In the late 1400’s bitter was served for the first time using local hops, but it wasn’t until 1818 that a local maltster, William Crisp, put the Sole Bay Brewery (originally the brew house for The Swan) firmly on the map with a reputation for the fine quality of his beers.
George and Ernest Adnams bought the brewery in 1872. George was subsequently eaten by a crocodile in Africa, but Ernest went on to expand the business, which was helped by the arrival of the railway in 1879.
Cottages in Church Street
Jack and Pierse Loftus acquired a stake in the brewery in 1902 and the company has grown and prospered ever since. The revival of ‘real ale’ in the 60’s gave Adnams a further boost and by 1984 several cottages in Church Street and the Brickmakers Arms had all been incorporated into the brewery site.
External appearances can be deceptive!
What is interesting about the cottages in Church Street is that Adnams has retained their outward appearance, maintaining the character of the street. Walking past you would think they were private cottages. Each has its own gaily painted front door, but behind the individual facades lies a busy working brewery.
New fermentation tanks
In 2004 Adnams began work on a new fermentation room. The beer is brewed in the main building and then piped under the road into the fermentation tanks. Suffolk grown Marisotter barley is used in the brewing process. One barrel is made up of 288 pints and 1 fermentation vessel holds 240 barrels - that’s a lot of ale!
Adnams is Southwold’s largest employer and one of the fastest growing beer brands in the country, selling ale to discerning drinkers well beyond the Suffolk border.

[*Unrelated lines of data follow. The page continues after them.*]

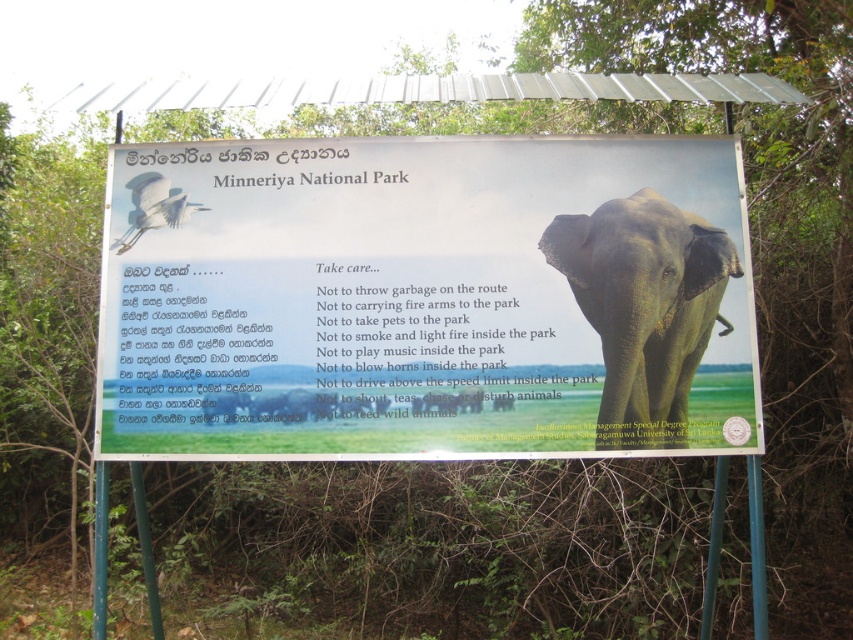
Which is above, matte white signboard at center or white glossy bird at upper left?

white glossy bird at upper left

Who is more distant from viewer, (126,376) or (148,172)?

Point (148,172)

The width and height of the screenshot is (853, 640). In order to click on matte white signboard at center in this screenshot , I will do `click(430, 300)`.

Does gray matte elephant at center appear under white glossy bird at upper left?

Correct, gray matte elephant at center is located below white glossy bird at upper left.

Describe the element at coordinates (643, 307) in the screenshot. I see `gray matte elephant at center` at that location.

Is point (634, 234) positioned in front of point (152, 182)?

Yes, it is in front of point (152, 182).

Image resolution: width=853 pixels, height=640 pixels. Find the location of `gray matte elephant at center`. gray matte elephant at center is located at coordinates (643, 307).

Does matte white signboard at center have a greater height compared to gray matte elephant at center?

Yes.

In the scene shown: Who is positioned more to the left, matte white signboard at center or gray matte elephant at center?

Positioned to the left is matte white signboard at center.

In order to click on matte white signboard at center in this screenshot , I will do `click(430, 300)`.

Where is `matte white signboard at center`? matte white signboard at center is located at coordinates (430, 300).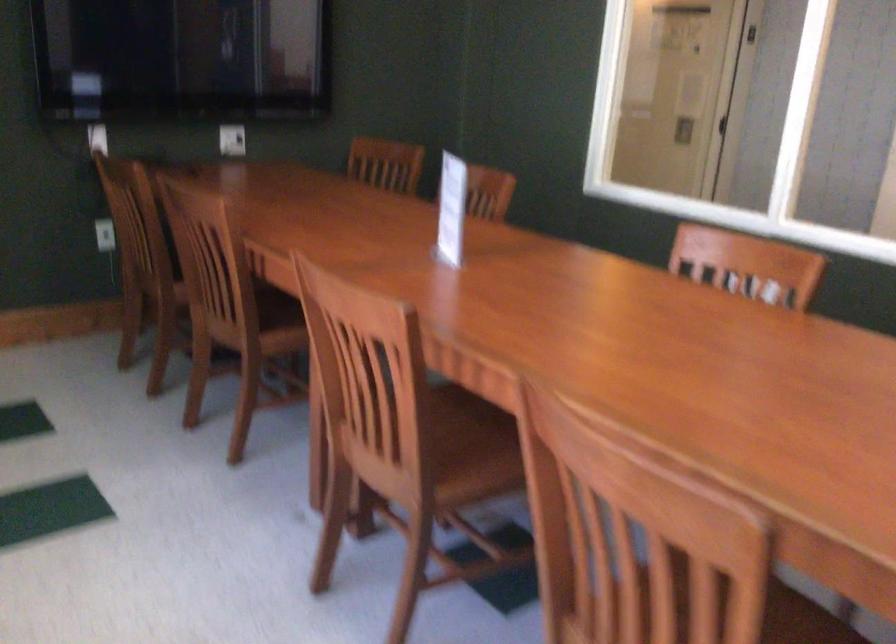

The firm has seen a massive expansion in recent years, literally doubling in size in the last five years. This has meant a lot more HGVs coming into the town, so a new environmentally friendly distribution centre is to be built at Reydon to take some of the pressure away from Southwold.
Design for new distribution centre
Imagine a building which generates power from its own solar panels, stores rainwater for use internally and which blends into the landscape because of the plants on its roof. The building is designed so that from the road it looks like part of the countryside. It may even incorporate wind turbines.
Work begins on this project towards the end of 2005 and it will be operational by 2007. It will cut down the movement of heavy goods vehicles in Southwold and will free up more space at the brewery.
Adnams horse-drawn drays deliver daily in the Southwold and Reydon areas. The horses are stabled in the town and have a paddock near the harbour. There are currently two Percheron horses, Monarch who is just six years-old and has been with the brewery for about five years, and Sam, the new boy.
Sam the Percheron horse with the draymen
Sam is 12 years-old and has been doing the rounds for only 18 months. Sam has a bit of trouble going into reverse, which can on occasions be a little problematic, but nothing that can’t be resolved. He is also partial to nosing into any passing shopping bags! You have been warned... The drayman is regularly given a bag of carrots by the local greengrocer.
It's a lovely traditional sight to see and visitors and residents alike come out of their homes to stand and wave as the horse and dray goes past.
Well, you’re on the final leg of your walk around Southwold now.
Head back towards the seafront and either walk back towards the pier along the cliff top or take the slope down to the prom.